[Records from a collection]
# # # # # # #

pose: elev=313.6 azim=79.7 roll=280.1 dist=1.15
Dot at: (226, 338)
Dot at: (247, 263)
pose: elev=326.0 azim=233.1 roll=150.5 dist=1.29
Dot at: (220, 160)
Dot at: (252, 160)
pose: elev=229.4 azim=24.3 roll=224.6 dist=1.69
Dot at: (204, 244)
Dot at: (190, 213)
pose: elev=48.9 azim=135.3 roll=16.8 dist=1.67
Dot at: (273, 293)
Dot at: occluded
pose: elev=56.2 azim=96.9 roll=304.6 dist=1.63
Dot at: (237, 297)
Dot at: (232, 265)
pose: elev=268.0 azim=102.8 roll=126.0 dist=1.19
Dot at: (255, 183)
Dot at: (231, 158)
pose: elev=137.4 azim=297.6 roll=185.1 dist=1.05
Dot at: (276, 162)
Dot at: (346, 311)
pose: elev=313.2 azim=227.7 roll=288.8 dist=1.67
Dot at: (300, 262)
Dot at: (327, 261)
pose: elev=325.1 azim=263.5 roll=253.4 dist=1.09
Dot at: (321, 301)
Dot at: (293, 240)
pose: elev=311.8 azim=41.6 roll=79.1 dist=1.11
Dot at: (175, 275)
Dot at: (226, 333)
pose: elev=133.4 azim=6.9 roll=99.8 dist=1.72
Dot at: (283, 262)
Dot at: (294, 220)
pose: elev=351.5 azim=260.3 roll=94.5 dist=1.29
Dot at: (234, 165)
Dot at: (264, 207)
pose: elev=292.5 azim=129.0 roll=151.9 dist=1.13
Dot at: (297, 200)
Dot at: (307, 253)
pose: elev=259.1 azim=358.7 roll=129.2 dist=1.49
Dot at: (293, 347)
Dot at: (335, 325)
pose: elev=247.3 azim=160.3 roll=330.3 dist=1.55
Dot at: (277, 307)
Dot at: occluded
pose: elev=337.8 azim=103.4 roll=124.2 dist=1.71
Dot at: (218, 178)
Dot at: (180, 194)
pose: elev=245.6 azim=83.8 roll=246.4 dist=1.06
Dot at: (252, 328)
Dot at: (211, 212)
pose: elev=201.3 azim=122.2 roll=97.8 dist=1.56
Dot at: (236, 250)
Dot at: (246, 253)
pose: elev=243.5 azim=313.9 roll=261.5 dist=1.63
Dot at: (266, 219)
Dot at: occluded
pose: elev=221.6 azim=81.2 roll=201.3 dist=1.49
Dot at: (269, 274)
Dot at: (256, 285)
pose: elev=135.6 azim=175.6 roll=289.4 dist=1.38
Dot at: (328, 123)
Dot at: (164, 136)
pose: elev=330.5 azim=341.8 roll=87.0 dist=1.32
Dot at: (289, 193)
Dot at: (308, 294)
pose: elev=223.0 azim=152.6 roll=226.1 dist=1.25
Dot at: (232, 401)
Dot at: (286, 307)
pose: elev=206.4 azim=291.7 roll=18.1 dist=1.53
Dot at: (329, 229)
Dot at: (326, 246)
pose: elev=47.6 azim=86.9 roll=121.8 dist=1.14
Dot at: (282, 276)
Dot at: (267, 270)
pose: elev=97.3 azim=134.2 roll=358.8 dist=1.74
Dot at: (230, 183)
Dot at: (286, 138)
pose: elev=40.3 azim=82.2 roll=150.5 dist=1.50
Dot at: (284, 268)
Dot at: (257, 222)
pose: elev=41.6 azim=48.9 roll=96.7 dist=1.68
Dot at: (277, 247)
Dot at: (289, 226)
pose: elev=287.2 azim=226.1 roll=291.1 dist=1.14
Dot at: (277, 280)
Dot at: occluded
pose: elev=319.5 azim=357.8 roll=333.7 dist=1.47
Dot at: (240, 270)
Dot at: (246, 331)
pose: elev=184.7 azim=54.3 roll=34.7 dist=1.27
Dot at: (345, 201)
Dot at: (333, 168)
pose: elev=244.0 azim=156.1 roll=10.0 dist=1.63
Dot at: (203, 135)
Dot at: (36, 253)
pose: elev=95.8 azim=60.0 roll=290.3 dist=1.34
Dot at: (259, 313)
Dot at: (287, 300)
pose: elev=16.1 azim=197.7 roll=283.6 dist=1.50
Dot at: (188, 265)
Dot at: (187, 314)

# # # # # # #

§ What you have to do: Please copy every one of the entries above word for word, in the same order.

§ Full response:
pose: elev=313.6 azim=79.7 roll=280.1 dist=1.15
Dot at: (226, 338)
Dot at: (247, 263)
pose: elev=326.0 azim=233.1 roll=150.5 dist=1.29
Dot at: (220, 160)
Dot at: (252, 160)
pose: elev=229.4 azim=24.3 roll=224.6 dist=1.69
Dot at: (204, 244)
Dot at: (190, 213)
pose: elev=48.9 azim=135.3 roll=16.8 dist=1.67
Dot at: (273, 293)
Dot at: occluded
pose: elev=56.2 azim=96.9 roll=304.6 dist=1.63
Dot at: (237, 297)
Dot at: (232, 265)
pose: elev=268.0 azim=102.8 roll=126.0 dist=1.19
Dot at: (255, 183)
Dot at: (231, 158)
pose: elev=137.4 azim=297.6 roll=185.1 dist=1.05
Dot at: (276, 162)
Dot at: (346, 311)
pose: elev=313.2 azim=227.7 roll=288.8 dist=1.67
Dot at: (300, 262)
Dot at: (327, 261)
pose: elev=325.1 azim=263.5 roll=253.4 dist=1.09
Dot at: (321, 301)
Dot at: (293, 240)
pose: elev=311.8 azim=41.6 roll=79.1 dist=1.11
Dot at: (175, 275)
Dot at: (226, 333)
pose: elev=133.4 azim=6.9 roll=99.8 dist=1.72
Dot at: (283, 262)
Dot at: (294, 220)
pose: elev=351.5 azim=260.3 roll=94.5 dist=1.29
Dot at: (234, 165)
Dot at: (264, 207)
pose: elev=292.5 azim=129.0 roll=151.9 dist=1.13
Dot at: (297, 200)
Dot at: (307, 253)
pose: elev=259.1 azim=358.7 roll=129.2 dist=1.49
Dot at: (293, 347)
Dot at: (335, 325)
pose: elev=247.3 azim=160.3 roll=330.3 dist=1.55
Dot at: (277, 307)
Dot at: occluded
pose: elev=337.8 azim=103.4 roll=124.2 dist=1.71
Dot at: (218, 178)
Dot at: (180, 194)
pose: elev=245.6 azim=83.8 roll=246.4 dist=1.06
Dot at: (252, 328)
Dot at: (211, 212)
pose: elev=201.3 azim=122.2 roll=97.8 dist=1.56
Dot at: (236, 250)
Dot at: (246, 253)
pose: elev=243.5 azim=313.9 roll=261.5 dist=1.63
Dot at: (266, 219)
Dot at: occluded
pose: elev=221.6 azim=81.2 roll=201.3 dist=1.49
Dot at: (269, 274)
Dot at: (256, 285)
pose: elev=135.6 azim=175.6 roll=289.4 dist=1.38
Dot at: (328, 123)
Dot at: (164, 136)
pose: elev=330.5 azim=341.8 roll=87.0 dist=1.32
Dot at: (289, 193)
Dot at: (308, 294)
pose: elev=223.0 azim=152.6 roll=226.1 dist=1.25
Dot at: (232, 401)
Dot at: (286, 307)
pose: elev=206.4 azim=291.7 roll=18.1 dist=1.53
Dot at: (329, 229)
Dot at: (326, 246)
pose: elev=47.6 azim=86.9 roll=121.8 dist=1.14
Dot at: (282, 276)
Dot at: (267, 270)
pose: elev=97.3 azim=134.2 roll=358.8 dist=1.74
Dot at: (230, 183)
Dot at: (286, 138)
pose: elev=40.3 azim=82.2 roll=150.5 dist=1.50
Dot at: (284, 268)
Dot at: (257, 222)
pose: elev=41.6 azim=48.9 roll=96.7 dist=1.68
Dot at: (277, 247)
Dot at: (289, 226)
pose: elev=287.2 azim=226.1 roll=291.1 dist=1.14
Dot at: (277, 280)
Dot at: occluded
pose: elev=319.5 azim=357.8 roll=333.7 dist=1.47
Dot at: (240, 270)
Dot at: (246, 331)
pose: elev=184.7 azim=54.3 roll=34.7 dist=1.27
Dot at: (345, 201)
Dot at: (333, 168)
pose: elev=244.0 azim=156.1 roll=10.0 dist=1.63
Dot at: (203, 135)
Dot at: (36, 253)
pose: elev=95.8 azim=60.0 roll=290.3 dist=1.34
Dot at: (259, 313)
Dot at: (287, 300)
pose: elev=16.1 azim=197.7 roll=283.6 dist=1.50
Dot at: (188, 265)
Dot at: (187, 314)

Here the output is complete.